Search code examples
pythondaskpython-xarray

Dealing with a very large xarray dataset: loading slices consuming too much time


I have a very large netcdf dataset consisting of daily chunks data from April 1985 to April 2024. As the arrays are divided into daily chunks, I often open them by using ds = xr.open_mfdataset(*.nc). The entire dataset has up to 1.07TB, which is way way far than I can handle loading into memory:

enter image description here

By slicing over lat/lon coordinates ds.sel(latitude=y, longitude=x, method='nearest') I get a single pixel along my timeseries, which is now far lighter than the original dataset and allows me to perform the analysis I need:

enter image description here

However, even though the sliced dataset is now very light, it stills takes so much time for it to get loaded into memory (more than 1h) with ds.load(). This would not be a big deal if I didn't need to perform this operation more 100,000 times, which would take incredible 10 years to finish!

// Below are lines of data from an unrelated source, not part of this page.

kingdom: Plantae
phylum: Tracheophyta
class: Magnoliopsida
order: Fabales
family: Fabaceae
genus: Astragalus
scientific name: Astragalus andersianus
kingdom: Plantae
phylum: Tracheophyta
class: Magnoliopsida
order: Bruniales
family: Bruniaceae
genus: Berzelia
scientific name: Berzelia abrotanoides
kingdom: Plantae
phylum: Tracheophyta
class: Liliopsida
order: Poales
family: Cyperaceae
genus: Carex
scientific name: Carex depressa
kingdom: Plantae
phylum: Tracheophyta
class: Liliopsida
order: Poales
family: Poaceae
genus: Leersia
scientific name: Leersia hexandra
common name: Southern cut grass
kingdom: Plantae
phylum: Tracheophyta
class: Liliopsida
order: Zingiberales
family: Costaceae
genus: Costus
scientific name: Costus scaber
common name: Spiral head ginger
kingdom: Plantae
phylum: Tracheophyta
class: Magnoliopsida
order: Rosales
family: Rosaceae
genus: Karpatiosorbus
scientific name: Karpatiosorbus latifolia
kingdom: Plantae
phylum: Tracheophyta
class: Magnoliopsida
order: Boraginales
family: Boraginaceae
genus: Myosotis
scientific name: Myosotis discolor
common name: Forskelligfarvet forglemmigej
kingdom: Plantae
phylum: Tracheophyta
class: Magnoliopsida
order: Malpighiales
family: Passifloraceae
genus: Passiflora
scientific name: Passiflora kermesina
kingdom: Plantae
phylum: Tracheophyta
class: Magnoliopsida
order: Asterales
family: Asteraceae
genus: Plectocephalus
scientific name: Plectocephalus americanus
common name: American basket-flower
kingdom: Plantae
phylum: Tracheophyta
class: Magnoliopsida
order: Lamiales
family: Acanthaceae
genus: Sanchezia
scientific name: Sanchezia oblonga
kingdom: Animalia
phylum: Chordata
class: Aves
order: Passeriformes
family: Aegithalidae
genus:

I don't have a powerful machine, but it's decent enough for performing the tasks I need. Although I was expecting this task to took some time, I really wish to finish it before becoming a dad. Besides going for a more powerful machine (which I think will still not reduce the amount of required time to the order of days), is there any way I can try to optimize this task?


Solution

  • The problem is that the sliced result still requires many operations. On the screenshot you shared, the "Dask graph" field still has a large number of layers and chunks.

    Possible ways forward include:

    • using chunks kwarg to select the most appropriate chunking. Rough guess:
    import dask
    import xarray as xr
    
    
    ds = xr.open_mfdataset(*.nc, chunks={"time": 15_000})
    slice = ds.sel(latitude=y, longitude=x, method='nearest')
    slice.compute()
    
    • paying a fixed cost in terms of time/disk space and reshaping the data into the format/chunks most compatible with your workflow;

    • trying dask.optimize, rough pseudocode:

    import dask
    import xarray as xr
    
    
    ds = xr.open_mfdataset(*.nc)
    slice = ds.sel(latitude=y, longitude=x, method='nearest')
    (optimized_slice,) = dask.optimize(slice)
    optimized_slice.compute()